● **Required action 1**: Could you retype the part of the sealing element text that opens with the words containing "In the embodiment" and closes with "into the second cavity 312 b."?

───

The sealing element 310 is may be manufactured from a variety of types of materials such as single and dual elastomeric materials, non-elastomeric composites, metallic materials, metallic matrix materials, and similar materials discussed herein. Further, the sealing element 310 includes cavities 312 a and 312 b that are provided on an inner surface, which may also be called a lower surface, of the sealing element 310. The lower surface of the sealing element 310 is adjacent and in contact with an outer surface of a mandrel 330. In some embodiments, the first cavity 312 a and the second cavity 312 b have different dimensions. In one of such embodiments, the first cavity 312 a has a similar but smaller shape as compared to the second cavity 312 b. Further, the first cavity 312 a has a smaller depth value relative to the depths value of the second cavity 312 b. In some embodiments, the difference in the depth value between the first cavity 312 a and the second cavity 312 b is approximately 10%. In other embodiments, the difference in the depth value may be any value up to as high as 25%. In a preferred embodiment the difference in the depth value between the first cavity 312 a and the second cavity 312 b is between 15% and 20%. In the run position the sealing element may also have thinner portions at either end of the sealing element 310. In further embodiments, the first cavity 312 a and the second cavity 312 b have similar cross-sectional shapes. In one of such embodiments, the volume of the first cavity 312 a and the volume of the second cavity 312 b are different.
In the embodiment illustrated in FIG. 3A, the sealing element 310 also has a set of garter springs 316. The garter springs 316 are integrated into an outer surface of the sealing element 310 proximate the first end and the second end of the sealing element 310, respectively. The garter springs 316 include an outer spring that is filled with a plurality of ball bearings disposed within the outer spring. Further, the first wedge ring 313 a is placed such that it fits into the first cavity 312 a. The second wedge ring 313 b is placed such that it fits into the second cavity 312 b.

───

● **Required action 2**: Can you give every line of the records below again with "Przeglądaj" replaced by "Zobacz" and everything else unchanged? Leave the pictures out of your answer.

Page-level text extractions
───

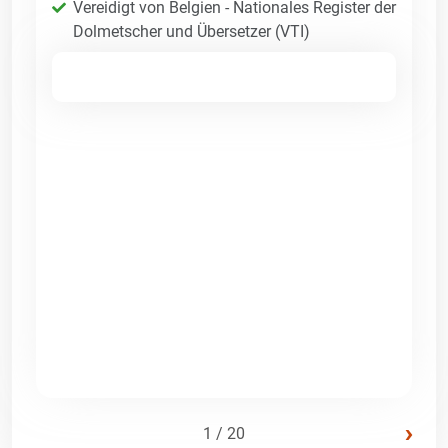
Vereidigt von Belgien - Nationales Register der
Dolmetscher und Übersetzer (VTI)
›
1 / 20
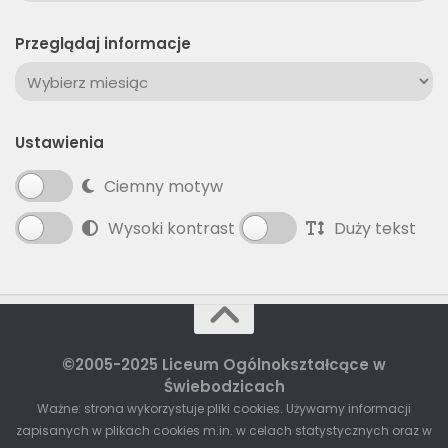
Przeglądaj informacje
Przeglądaj
informacje
Ustawienia
Ciemny motyw
Wysoki kontrast
Duży tekst
©2005-2025 Liceum Ogólnokształcące w
Świebodzicach
Ważne: strona wykorzystuje pliki cookies. Używamy informacji
zapisanych w plikach cookies m.in. w celach statystycznych oraz w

───

● **Written answer 1**:
In the embodiment illustrated in FIG. 3A, the sealing element 310 also has a set of garter springs 316. The garter springs 316 are integrated into an outer surface of the sealing element 310 proximate the first end and the second end of the sealing element 310, respectively. The garter springs 316 include an outer spring that is filled with a plurality of ball bearings disposed within the outer spring. Further, the first wedge ring 313 a is placed such that it fits into the first cavity 312 a. The second wedge ring 313 b is placed such that it fits into the second cavity 312 b.

● **Written answer 2**:
Vereidigt von Belgien - Nationales Register der
Dolmetscher und Übersetzer (VTI)
›
1 / 20
Zobacz informacje
Zobacz
informacje
Ustawienia
Ciemny motyw
Wysoki kontrast
Duży tekst
©2005-2025 Liceum Ogólnokształcące w
Świebodzicach
Ważne: strona wykorzystuje pliki cookies. Używamy informacji
zapisanych w plikach cookies m.in. w celach statystycznych oraz w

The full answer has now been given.